Le 26 février 2019, le ministère des Finances du Québec a présenté le projet de loi n°13, Loi modifiant la Loi sur les impôts, la Loi sur la taxe de vente du Québec et d’autres dispositions législatives (le « Projet de loi »). Ce Projet de loi a finalement fourni l’ébauche législative pour les changements annoncés dans le Bulletin d’information 2017-14, daté du 20 décembre 2017 (le « Bulletin »), à l’égard de la Loi concernant les droits sur les mutations immobilières (la « Loi »). Les modifications visent à permettre les sociétés de personnes (les « SDP ») de bénéficier des exonérations prévues à l’article 19 de la Loi. Ces exonération autorisent le transfert d’immeubles entre personnes « étroitement liées » en franchise de droits de mutation. Sans les modifications, ces exonérations s’appliquaient aux personnes morales et aux personnes physiques seulement, et non aux SDP. Ces nouvelles dispositions s’appliquent à l’égard de tout transfert d’immeuble effectué après le 20 décembre 2017.

Ces exonérations visent dorénavant les cas de figure suivants :

  • Transfert par une personne physique à une SDP: s’applique lorsque la part de la personne physique dans les profits ou les pertes de la SDP est d’au moins 90% du moment du transfert et pour les 24 mois suivants. Les droits de mutation ne sont toutefois pas exigibles si le non-respect de cette condition est attribuable à la dissolution de la SDP, ou si la personne physique a cessé d’être associé de cette SDP à cause, notamment, de son décès ou de sa faillite.
  • Transfert par une SDP à une personne physique: s’applique si tout au long des 24 mois précédant le transfert (ou depuis la constitution de la SDP si elle a été constituée moins de 24 mois avant ledit transfert) la part de la personne physique dans les profits ou les pertes de la SDP était d’au moins 90%.
  • Transfert par une SDP à une personne morale (et vice versa) et transfert entre deux SDP: adaptation du régime applicable aux personnes morales aux SDP. À ces fins, une SDP est réputée être une personne morale et les parts d’une SDP sont réputées être des actions détenues par les associés en proportion de leurs profits ou pertes dans la SDP. Par conséquent, le test préexistant de « personnes morales étroitement liées », reposant sur le critère d’au moins 90% des droits de vote d’une personne morale, est maintenant transposé aux SDP sur la base d’un critère d’au moins 90% des profits ou des pertes.

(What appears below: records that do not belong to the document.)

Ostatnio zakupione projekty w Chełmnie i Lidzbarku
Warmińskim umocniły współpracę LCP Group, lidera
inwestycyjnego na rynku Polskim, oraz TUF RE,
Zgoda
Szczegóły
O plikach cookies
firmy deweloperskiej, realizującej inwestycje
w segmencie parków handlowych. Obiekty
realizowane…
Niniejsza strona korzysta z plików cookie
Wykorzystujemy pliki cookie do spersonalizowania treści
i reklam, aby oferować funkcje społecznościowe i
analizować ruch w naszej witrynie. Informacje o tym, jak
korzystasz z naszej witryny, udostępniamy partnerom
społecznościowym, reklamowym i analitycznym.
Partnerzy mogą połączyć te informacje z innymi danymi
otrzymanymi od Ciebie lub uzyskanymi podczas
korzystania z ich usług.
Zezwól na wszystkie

Le respect de la condition, à savoir si un associé détient, ou non, 90% des parts des profits ou des pertes dans la SDP, se détermine en deux temps :

i.     au moment du transfert, en fonction des termes du contrat de la SDP; et

ii.    à un moment donné compris dans la période de 24 mois qui suit la date du transfert de l’immeuble, en fonction de la part du cédant dans les profits ou les pertes de la SDP.

Également, le mécanisme de divulgation applicable lorsqu’une condition d’exonération cesse d’être satisfaite s’applique désormais à un transfert impliquant une SDP.

Ces nouvelles mesures annoncées dans le Projet de loi permettront de rendre applicables les mesures discutées dans le Bulletin, et d’appliquer un traitement neutre et équitable pour les SDP en comblant les lacunes actuelles dans la Loi qui impose des droits de mutation lors de certains transferts impliquant des SDP.

Il reste néanmoins plusieurs étapes dans le cheminement de ce Projet de loi avant son adoption et sanction. Les différentes mesures présentées sont donc sujettes à être modifies.